**TEXTO SELECCIONADO:**
^^^^^^^^

En ciertos ambientes y disputas mediáticas, decir cosas como estas activa casi automáticamente la acusación de antisemitismo. Este es un tema que no se puede tratar con ligereza. Existe en Occidente una larga historia de odio a los judíos. Primero religioso, fundamentalmente cristiano, por no aceptar los judíos a Jesús como mesías. Luego nacionalista, por sostener los judíos su especificidad como comunidad e identidad, siendo usados de chivos expiatorios por los conflictos sociales que mostraban que la unidad de la nación no era tal. También reaccionario, por asociarse a los judíos con la disidencia política, con el progresismo laico y la militancia revolucionaria: los fascistas hablaban todo el tiempo del materialismo judío y el bolchevismo judío. Tambien hay una parte de las tradiciones del universalismo iluminista y el anticapitalismo que reprodujeron formas de antisemitismo relacionadas con las anteriores. La cultura y el discurso político de Occidente está atravesado por lugares comunes antijudíos, que afloran todo el tiempo de formas más explícitas o más ocultas.


Pero todo esto es muy distinto de la crítica y el rechazo a las acciones de Israel. Si quien lleva adelante una política de apartheid y genocidio se presenta a sí mismo como un «estado judío», levantando el emblema de la estrella de David, es esperable que muchas personas asocien a ese emblema y a lo judío con la violencia irracional y la opresión. La guerra y la tiranía producen necesariamente odio. Pero este odio no puede ser reducido a antisemitismo. Si en muchas discusiones esto produce una confusión entre el judaísmo, el sionismo, el estado israelí y el gobierno de Israel (confusión promovida por Israel), lo que hay que hacer es desmadejar estas confusiones, y no acusar indiscriminadamente de antisemitas a los críticos de Israel. La existencia del antisemitismo no hace que la violencia de Israel no sea real, y mucho menos hace que sea justificada. Jugar a la mosqueta con esto es un acto escandaloso de mala fe y frivolidad.


En las multitudes de las ultraderechas del mundo, desde Milei a Bolsonaro y Trump, cunden las banderas de Israel. Son los arengadores de la violencia y el odio, que buscan deslizar a los regímenes de sus países desde la democracia hacia un autoritarismo misántropo, lo que dice mucho sobre el lugar que tiene Israel en la política mundial. El mapa político que surgió del fin de la Segunda Guerra Mundial ya no funciona. A muchos fascistas no les disgusta más la estrella de David.


Esto afecta profundamente a la memoria colectiva, y en especial a la memoria judía. Sarah Schulman y Gabor Maté hablan de la forma como el trauma y la victimización producen estructuras mentales y discursivas que dificultan el pensamiento ético y la empatía. En un punto, no es difícil entender cómo un pueblo que viene de siglos de persecuciones se defiende de forma intransigente. Pero comprender no es justificar, y ser condescendientes con reacciones que tienen como consecuencia un genocidio no es una opción.  Si la justificación explícita de la creación del estado de Israel fue garantizar, hace tiempo que es claro que esa justificación no es creíble: vivir en un estado militarizado que oprime a millones de personas y está en guerra permanente no es seguridad. Si se quiere lograr la paz, no hay otra opción que entender los motivos de la violencia, y encontrar una salida vivible para todos.

^^^^^^^^

**DATOS GUARDADOS:**
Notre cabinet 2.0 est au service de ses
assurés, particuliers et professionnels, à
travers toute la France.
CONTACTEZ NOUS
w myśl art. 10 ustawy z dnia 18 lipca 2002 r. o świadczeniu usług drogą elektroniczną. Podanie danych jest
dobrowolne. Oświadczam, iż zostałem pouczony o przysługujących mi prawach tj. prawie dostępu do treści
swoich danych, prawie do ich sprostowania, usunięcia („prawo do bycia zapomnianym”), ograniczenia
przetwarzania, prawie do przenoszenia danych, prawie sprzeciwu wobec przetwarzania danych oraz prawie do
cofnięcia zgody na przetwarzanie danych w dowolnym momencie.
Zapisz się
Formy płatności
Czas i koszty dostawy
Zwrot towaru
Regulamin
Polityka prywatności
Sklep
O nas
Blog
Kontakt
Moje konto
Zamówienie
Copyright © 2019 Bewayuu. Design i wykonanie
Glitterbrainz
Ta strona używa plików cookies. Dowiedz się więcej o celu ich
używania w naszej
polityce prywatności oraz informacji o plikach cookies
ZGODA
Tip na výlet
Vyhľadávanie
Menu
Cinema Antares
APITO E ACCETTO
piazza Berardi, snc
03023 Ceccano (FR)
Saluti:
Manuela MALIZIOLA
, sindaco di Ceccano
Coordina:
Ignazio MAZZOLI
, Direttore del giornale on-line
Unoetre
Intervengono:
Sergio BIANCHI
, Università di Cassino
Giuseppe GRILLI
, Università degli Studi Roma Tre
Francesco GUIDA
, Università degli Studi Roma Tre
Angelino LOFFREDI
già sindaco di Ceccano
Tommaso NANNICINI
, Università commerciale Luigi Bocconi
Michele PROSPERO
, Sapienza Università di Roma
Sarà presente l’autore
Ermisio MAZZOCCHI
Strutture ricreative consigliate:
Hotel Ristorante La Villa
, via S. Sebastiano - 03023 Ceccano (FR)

^^^^^^^^

**TAREAS POR HACER:**
#1 Convierte en una lista numerada las líneas de los registros, desde la primera hasta la que contiene "przetwarzania, prawie do", ambas incluidas. Omite las líneas en blanco.
#2 Sigue escribiendo el texto sobre el antisemitismo y la crítica a Israel a partir de su última oración.

**RESULTADOS POR TAREA:**
#1
1. Notre cabinet 2.0 est au service de ses
2. assurés, particuliers et professionnels, à
3. travers toute la France.
4. CONTACTEZ NOUS
5. w myśl art. 10 ustawy z dnia 18 lipca 2002 r. o świadczeniu usług drogą elektroniczną. Podanie danych jest
6. dobrowolne. Oświadczam, iż zostałem pouczony o przysługujących mi prawach tj. prawie dostępu do treści
7. swoich danych, prawie do ich sprostowania, usunięcia („prawo do bycia zapomnianym”), ograniczenia
8. przetwarzania, prawie do przenoszenia danych, prawie sprzeciwu wobec przetwarzania danych oraz prawie do

#2
La historia de la persecusión a los judíos no debe ser olvidada, pero tiene que ser posible hacer otra cosa con ese recuerdo. De hecho, esa memoria nos da una parte del vocabulario que tenemos para denunciar los abusos a los palestinos: pogromo, genocidio, fascismo. Los judíos, a pesar de las persecusiones y la diáspora, nunca se disolvieron como pueblo. Tampoco lo van a hacer los palestinos. Para poder pensar lo que está pasando, es necesario dar cuenta de la tragedia de estas historias entrelazadas.


La historiografía israelí tiene un complejo recorrido que expresa su incapacidad de ocultar las contradicciones del estado que defiende. En un inicio, tenía las características de toda historiografía nacionalista al servicio de la fundación de un estado; una fuerte base mitológica negando los episodios más inmorales e inventando hechos heroicos, y una santificación de los líderes. El mito sionista de la Nakba es que su origen fue la guerra y que los palestinos abandonaron sus casas voluntariamente. No hubo masacres, y en los casos indiscutibles de asesinato fueron soldados actuando por cuenta propia. 


Lo interesante es que la refutación a estas ideas no vino únicamente por parte de historiadores palestinos o antisionistas sino también de la llamada historiografía sionista revisionista. Esta corriente da cuenta de la evolución de las fuentes, de los claros agujeros de la historiografía nacionalista clásica, y redobla la apuesta. El sionismo ya no podía sustentar su histórica razón de ser en los mitos clásicos, ante lo cual surge una corriente que toma una postura «realista» para sustentar el sionismo.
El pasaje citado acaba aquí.